I thank the stars every time it occurs to me that Winer does not program anything on NPR.
Doc says he’s thinking about how NPR can get more funding.
I don’t believe Dave’s “solutions” go to the heart of the matter. And it’s unclear where Doc wants to go with his question. I’ve been thinking about NPR’s trajectory for a while, having listened fairly continuously since the early 70s, when its major news formats began taking form.
Over time, NPR has developed chattery, abrasive noise. This, plus it’s fallen victim to the self-enclosed feedback loop of playing to the audience that fills its coffers.

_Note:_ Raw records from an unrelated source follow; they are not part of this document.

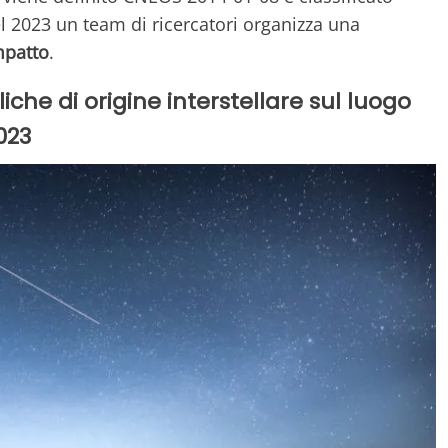
l 2023 un team di ricercatori organizza una
mpatto
.
iche di origine interstellare sul luogo
023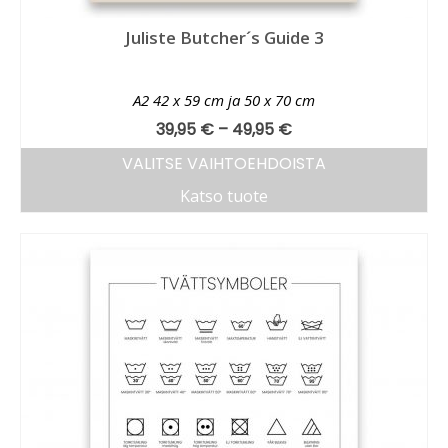
Juliste Butcher´s Guide 3
A2 42 x 59 cm ja 50 x 70 cm
39,95
€
–
49,95
€
VALITSE VAIHTOEHDOISTA
Katso tuote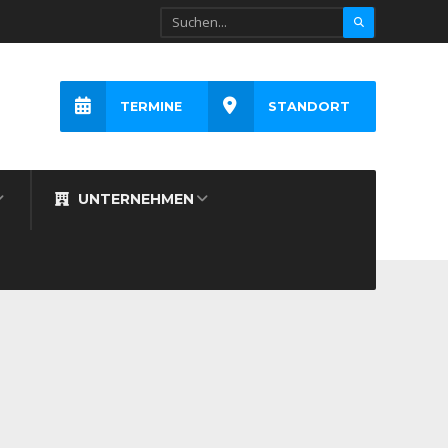
TERMINE
STANDORT
UNTERNEHMEN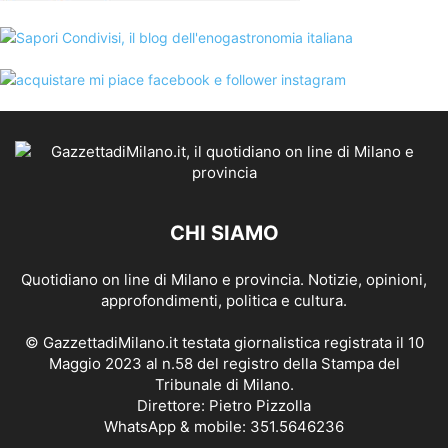
CHI SIAMO
Quotidiano on line di Milano e provincia. Notizie, opinioni,
approfondimenti, politica e cultura.
© GazzettadiMilano.it testata giornalistica registrata il 10
Maggio 2023 al n.58 del registro della Stampa del
Tribunale di Milano.
Direttore: Pietro Pizzolla
WhatsApp & mobile: 351.5646236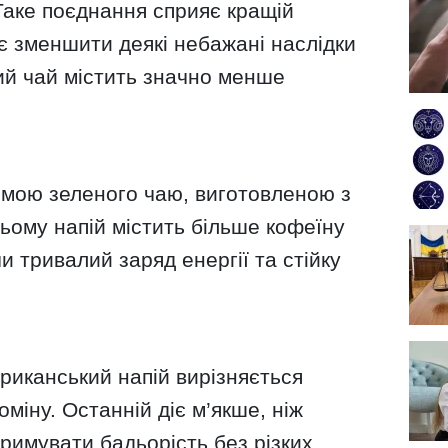
Таке поєднання сприяє кращій
є зменшити деякі небажані наслідки
ний чай містить значно менше
мою зеленого чаю, виготовленою з
цьому напій містить більше кофеїну
и тривалий заряд енергії та стійку
риканський напій вирізняється
міну. Останній діє м’якше, ніж
римувати бадьорість без різких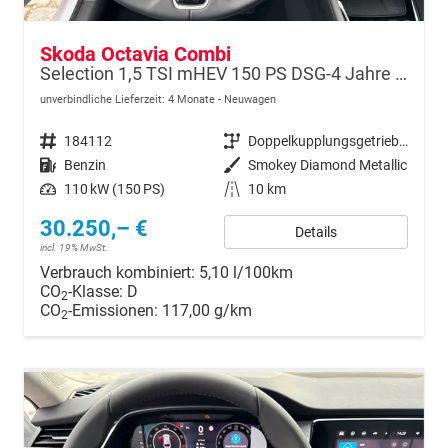
Skoda Octavia Combi
Selection 1,5 TSI mHEV 150 PS DSG-4 Jahre Garantie-Anhängerkupplung schwenkbar-PDC vorne und hinten-Sitzheizung-Smart Link
unverbindliche Lieferzeit:
4 Monate
Neuwagen
Fahrzeugnr.
184112
Getriebe
Doppelkupplungsgetriebe (DSG)
Kraftstoff
Benzin
Außenfarbe
Smokey Diamond Metallic
Leistung
110 kW (150 PS)
Kilometerstand
10 km
30.250,– €
Details
incl. 19% MwSt.
Verbrauch kombiniert:
5,10 l/100km
CO
-Klasse:
D
2
CO
-Emissionen:
117,00 g/km
2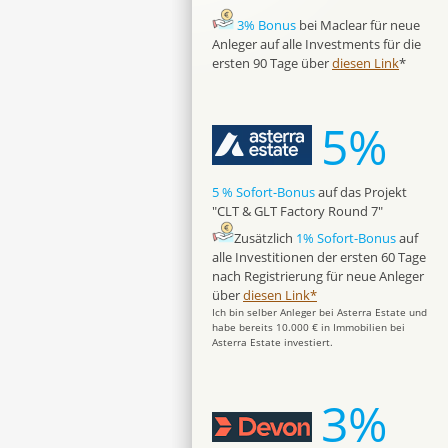
3% Bonus
bei Maclear für neue
Anleger auf alle Investments für die
ersten 90 Tage über
diesen Link
*
5%
5 % Sofort-Bonus
auf das Projekt
"CLT & GLT Factory Round 7"
Zusätzlich
1% Sofort-Bonus
auf
alle Investitionen der ersten 60 Tage
nach Registrierung für neue Anleger
über
diesen Link*
Ich bin selber Anleger bei Asterra Estate und
habe bereits 10.000 € in Immobilien bei
Asterra Estate investiert.
3%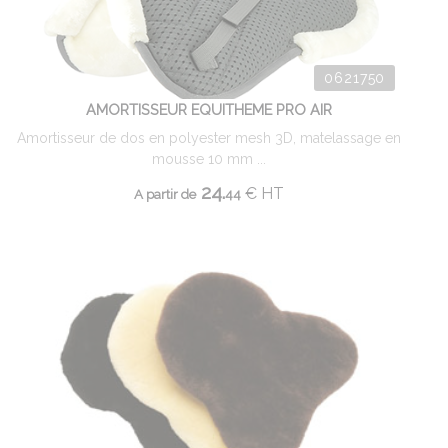
0621750
AMORTISSEUR EQUITHEME PRO AIR
Amortisseur de dos en polyester mesh 3D, matelassage en
mousse 10 mm ...
24.
€
HT
A partir de
44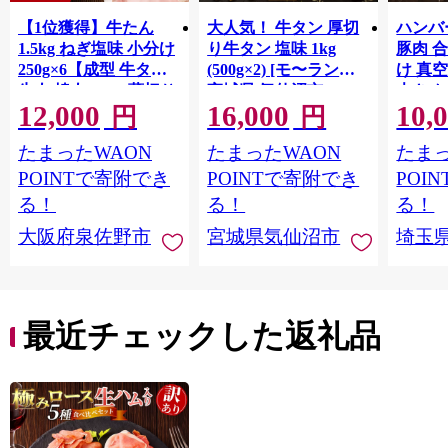
【1位獲得】牛たん
大人気！ 牛タン 厚切
ハンバー
1.5kg ねぎ塩味 小分け
り牛タン 塩味 1kg
豚肉 
250g×6【成型 牛タン
(500g×2) [モ〜ランド
け 真
牛肉 焼肉 BBQ 薄切り
宮城県 気仙沼市
大きめ
12,000
16,000
10,
ぎゅうたん スライス
20564660] 肉 牛肉 精肉
保存料
円
円
訳あり サイズ不揃
牛たん 牛タン塩 牛た
淡路島
たまったWAON
たまったWAON
たまっ
い】 G4721
ん塩 冷凍 焼肉 BBQ ア
ポーク 
ウトドア バーベキュ
き肉 
POINTで寄附でき
POINTで寄附でき
POI
ー 厚切り タン
ず 惣
る！
る！
る！
まみ 
大阪府泉佐野市
宮城県気仙沼市
埼玉
んのお
お中元
贈答
最近チェックした返礼品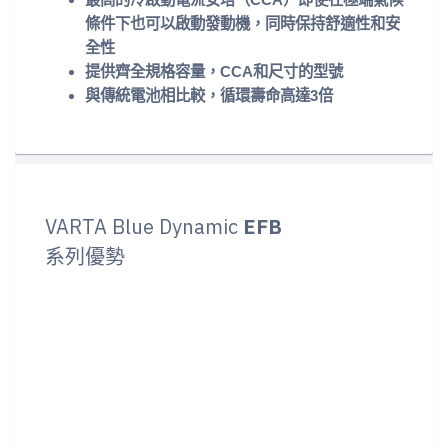
條件下也可以啟動發動機，同時保持舒適性和安
全性
提供齊全規格容量，CCA和尺寸的型號
與傳統電池相比較，循環壽命高達3倍
VARTA Blue Dynamic
EFB
系列優勢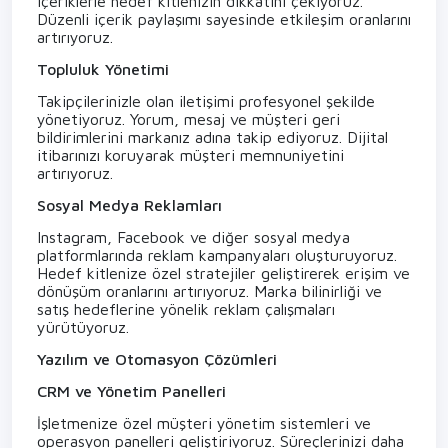
içeriklerle hedef kitlenizin dikkatini çekiyoruz.
Düzenli içerik paylaşımı sayesinde etkileşim oranlarını
artırıyoruz.
Topluluk Yönetimi
Takipçilerinizle olan iletişimi profesyonel şekilde
yönetiyoruz. Yorum, mesaj ve müşteri geri
bildirimlerini markanız adına takip ediyoruz. Dijital
itibarınızı koruyarak müşteri memnuniyetini
artırıyoruz.
Sosyal Medya Reklamları
Instagram, Facebook ve diğer sosyal medya
platformlarında reklam kampanyaları oluşturuyoruz.
Hedef kitlenize özel stratejiler geliştirerek erişim ve
dönüşüm oranlarını artırıyoruz. Marka bilinirliği ve
satış hedeflerine yönelik reklam çalışmaları
yürütüyoruz.
Yazılım ve Otomasyon Çözümleri
CRM ve Yönetim Panelleri
İşletmenize özel müşteri yönetim sistemleri ve
operasyon panelleri geliştiriyoruz. Süreçlerinizi daha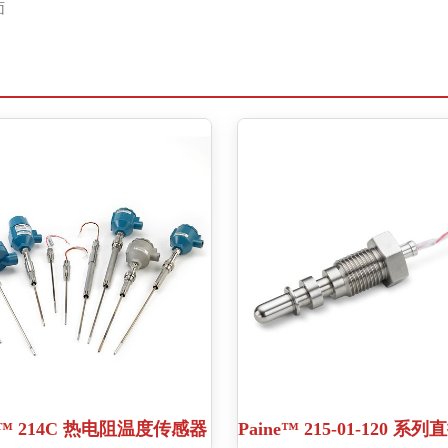
面
 214C 热电阻温度传感器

Not unlike Dave, I think. A week or so ago when Dave gratuitously inserted himself in a speaking role at the 2007 Public Media Conference I asked him why he didn’t choose to attend and learn, to listen and contribute as a member of the group instead of bullying his way into the front row, pontificating, and wasting bandwidth with a rant that will be self serving and ill-informed. He didn’t get my drift. He’s preparing though, thinking about his own contribution to public media and mulling that over in his blog. Today he says,
Monday, February 12, 2024 by Dave Winer.
9 times out of 10, I don’t give money to public radio stations, because once you do, you never hear the end of it.
A few weeks ago, in response to a request for support from On The Media podcast, I gave $100 to WNYC. I don’t even live in NY. Now I’m getting a steady stream of spam from them with all kinds of special offers. This really sucks.

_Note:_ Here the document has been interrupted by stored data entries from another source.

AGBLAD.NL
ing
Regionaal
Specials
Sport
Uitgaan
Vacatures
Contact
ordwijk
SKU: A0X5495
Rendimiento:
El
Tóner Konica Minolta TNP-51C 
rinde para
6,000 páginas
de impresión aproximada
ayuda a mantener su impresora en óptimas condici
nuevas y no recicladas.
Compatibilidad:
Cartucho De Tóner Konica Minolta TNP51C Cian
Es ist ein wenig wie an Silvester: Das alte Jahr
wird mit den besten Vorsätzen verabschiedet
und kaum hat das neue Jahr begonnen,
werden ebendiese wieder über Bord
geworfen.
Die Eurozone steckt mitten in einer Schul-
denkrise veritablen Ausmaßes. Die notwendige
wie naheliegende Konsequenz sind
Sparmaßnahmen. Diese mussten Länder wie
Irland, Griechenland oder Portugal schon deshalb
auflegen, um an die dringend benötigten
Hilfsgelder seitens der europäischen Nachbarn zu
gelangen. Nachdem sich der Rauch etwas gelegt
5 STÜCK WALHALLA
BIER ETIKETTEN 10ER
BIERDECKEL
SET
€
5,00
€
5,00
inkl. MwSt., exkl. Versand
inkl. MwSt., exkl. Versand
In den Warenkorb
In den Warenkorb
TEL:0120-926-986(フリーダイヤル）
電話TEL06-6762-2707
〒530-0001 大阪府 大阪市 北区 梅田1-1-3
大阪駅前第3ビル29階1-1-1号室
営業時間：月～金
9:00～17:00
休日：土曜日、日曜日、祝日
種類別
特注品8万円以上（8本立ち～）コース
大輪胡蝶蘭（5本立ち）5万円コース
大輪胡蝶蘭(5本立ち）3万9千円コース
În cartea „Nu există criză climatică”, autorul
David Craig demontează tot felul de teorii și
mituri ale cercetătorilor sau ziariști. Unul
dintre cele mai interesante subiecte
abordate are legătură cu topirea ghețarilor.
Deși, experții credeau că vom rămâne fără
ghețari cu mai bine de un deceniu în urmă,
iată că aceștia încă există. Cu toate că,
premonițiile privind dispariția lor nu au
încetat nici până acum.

Of course I have asked to be removed from the spam list, and how tacky is it to ask for a pledge less than a month after getting a gift of $100.
A hundred bucks. What can I say besides I think that about covers Dave’s contribution to public radio up to now. Hey, but how do I know he hasn’t dropped a six figure contribution into KPFA, his local public radio station, or subsidized KQED to the tune of a million bucks? I don’t know that. I only know that after he laid chump change on WNYC, he thought that gave him the right to have input to their fund raising process. I’m hoping he’s not there to waste the air while I’m in Boston next weekend.
In a separate but perhaps not unrelated post, Tom notes that “…calling for the commodity-driven markets to have the relationship modalities of gift economies remains a call that goes unanswered.” I’ve tied this thought to something Bageant said, “Everything is a goddamned identity in America, writing included. Identity is a racket in a nation of media controlled clones. And besides, who wants to be a one trick pony in the consumer zombie parade?”
These are rough words, but perhaps at least tangentially relevant to the VRM conceptual initiative that Doc has underway. Giving the “consumer” the illusion of control by providing an automated approach to resolving problems like single sign-on and fraud protection sounds like more of a sales job than a community building exercise to me. But this observation is just a shout out. Doc and a lot of serious people have been working hard on the VRM and Digital Identity stuff. It’s going to take me more than a few nights casual reading to catch up enough to offer an informed opinion.